▶ [CON LA INFORMACIÓN]
1. Copia de nuevo el texto sobre Miquel Buch entre "Nacionalista desde la" y "de la causa.", ambos incluidos, y reemplaza "alcalde" por "regidor".
2. Según el texto sobre Miquel Buch, ¿adónde acudía a estudiar Buch de niño?
3. ¿Concuerdan con el texto sobre Miquel Buch las siguientes afirmaciones? Responde sí o no a cada una y cita textualmente las palabras del texto que lo deciden.
(a) Miquel Buch nació en Premià de Mar en 1975.
(b) Un abuelo de Buch tuvo problemas por su afiliación a Convergencia.
(c) Buch y su amigo se quedaban con la bandera española que robaban.

Nacionalista desde la cuna, heredero del esfuerzo diario, alcalde respetado, líder del soberanismo municipalista, equilibrista en maromas imposibles y, ahora, asomado al abismo. Su condena ha sido anunciada en pleno debate de la amnistía. No todos le consideran un mártir de la causa.
Pero empecemos por el principio. Los primeros años de la biografía de Miquel Buch (Premià de Mar, Barcelona, 1975) corren parejos a los de tantos votantes que veían en la Convergencia de Jordi Pujol el pal de paller de Cataluña. Cada día, los padres de Buch subían la persiana de su comercio y el crío acudía a estudiar a los Escolapios. En la memoria familiar, un abuelo con problemas por su afiliación a ERC. Un legado ideológico a la que el nieto añadió buenas dosis de osadía: durante un par de años, él y otro amigo se dedicaron a robar la bandera española del Ayuntamiento de Premià la víspera del 12 de octubre. Eso sí, la rojigualda aparecía pulcramente doblada en el buzón de correos de la misma plaza.

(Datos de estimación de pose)
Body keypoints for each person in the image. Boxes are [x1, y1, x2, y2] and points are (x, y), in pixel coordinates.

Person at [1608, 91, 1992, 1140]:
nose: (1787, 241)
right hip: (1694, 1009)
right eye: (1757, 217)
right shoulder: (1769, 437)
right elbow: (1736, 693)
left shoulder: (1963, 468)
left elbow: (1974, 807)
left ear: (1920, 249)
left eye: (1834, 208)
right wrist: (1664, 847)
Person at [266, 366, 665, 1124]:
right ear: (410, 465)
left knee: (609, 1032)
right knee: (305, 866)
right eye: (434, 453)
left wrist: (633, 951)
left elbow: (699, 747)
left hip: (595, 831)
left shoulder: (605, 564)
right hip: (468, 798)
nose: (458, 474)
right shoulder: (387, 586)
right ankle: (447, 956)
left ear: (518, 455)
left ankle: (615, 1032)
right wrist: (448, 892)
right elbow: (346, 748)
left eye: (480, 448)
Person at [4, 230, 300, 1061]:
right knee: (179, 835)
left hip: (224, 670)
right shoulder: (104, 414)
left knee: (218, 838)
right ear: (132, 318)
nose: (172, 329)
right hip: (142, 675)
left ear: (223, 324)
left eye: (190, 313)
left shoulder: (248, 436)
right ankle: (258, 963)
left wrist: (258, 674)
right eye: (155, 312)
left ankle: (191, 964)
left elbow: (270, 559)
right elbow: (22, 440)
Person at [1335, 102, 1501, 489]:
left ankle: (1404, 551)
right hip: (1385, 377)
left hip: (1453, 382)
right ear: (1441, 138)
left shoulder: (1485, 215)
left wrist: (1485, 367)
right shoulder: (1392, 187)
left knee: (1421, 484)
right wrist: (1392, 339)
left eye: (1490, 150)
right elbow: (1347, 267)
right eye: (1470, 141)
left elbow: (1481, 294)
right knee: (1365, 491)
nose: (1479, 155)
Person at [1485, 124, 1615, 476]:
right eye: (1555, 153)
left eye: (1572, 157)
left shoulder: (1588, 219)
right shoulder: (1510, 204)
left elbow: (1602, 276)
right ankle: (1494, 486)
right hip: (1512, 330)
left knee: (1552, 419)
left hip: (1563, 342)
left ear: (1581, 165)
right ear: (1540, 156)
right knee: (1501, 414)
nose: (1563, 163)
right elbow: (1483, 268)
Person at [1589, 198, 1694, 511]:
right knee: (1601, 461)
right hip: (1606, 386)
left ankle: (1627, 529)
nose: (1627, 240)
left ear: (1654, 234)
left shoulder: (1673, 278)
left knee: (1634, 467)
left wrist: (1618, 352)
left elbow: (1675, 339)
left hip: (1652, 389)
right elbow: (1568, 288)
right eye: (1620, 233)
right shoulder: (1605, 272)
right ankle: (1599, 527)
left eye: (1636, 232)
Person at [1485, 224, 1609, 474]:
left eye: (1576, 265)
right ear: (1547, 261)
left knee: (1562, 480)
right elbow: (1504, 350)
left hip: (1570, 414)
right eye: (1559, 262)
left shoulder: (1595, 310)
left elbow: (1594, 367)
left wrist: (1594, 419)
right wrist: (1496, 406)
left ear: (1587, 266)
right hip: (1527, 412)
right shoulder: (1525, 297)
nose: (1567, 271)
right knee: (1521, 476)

▶ [RESPUESTAS ESPERADAS]
1.
Nacionalista desde la cuna, heredero del esfuerzo diario, regidor respetado, líder del soberanismo municipalista, equilibrista en maromas imposibles y, ahora, asomado al abismo. Su condena ha sido anunciada en pleno debate de la amnistía. No todos le consideran un mártir de la causa.

2. A los Escolapios.

3.
(a) Sí: "Miquel Buch (Premià de Mar, Barcelona, 1975)".
(b) No: "un abuelo con problemas por su afiliación a ERC".
(c) No: "la rojigualda aparecía pulcramente doblada en el buzón de correos de la misma plaza".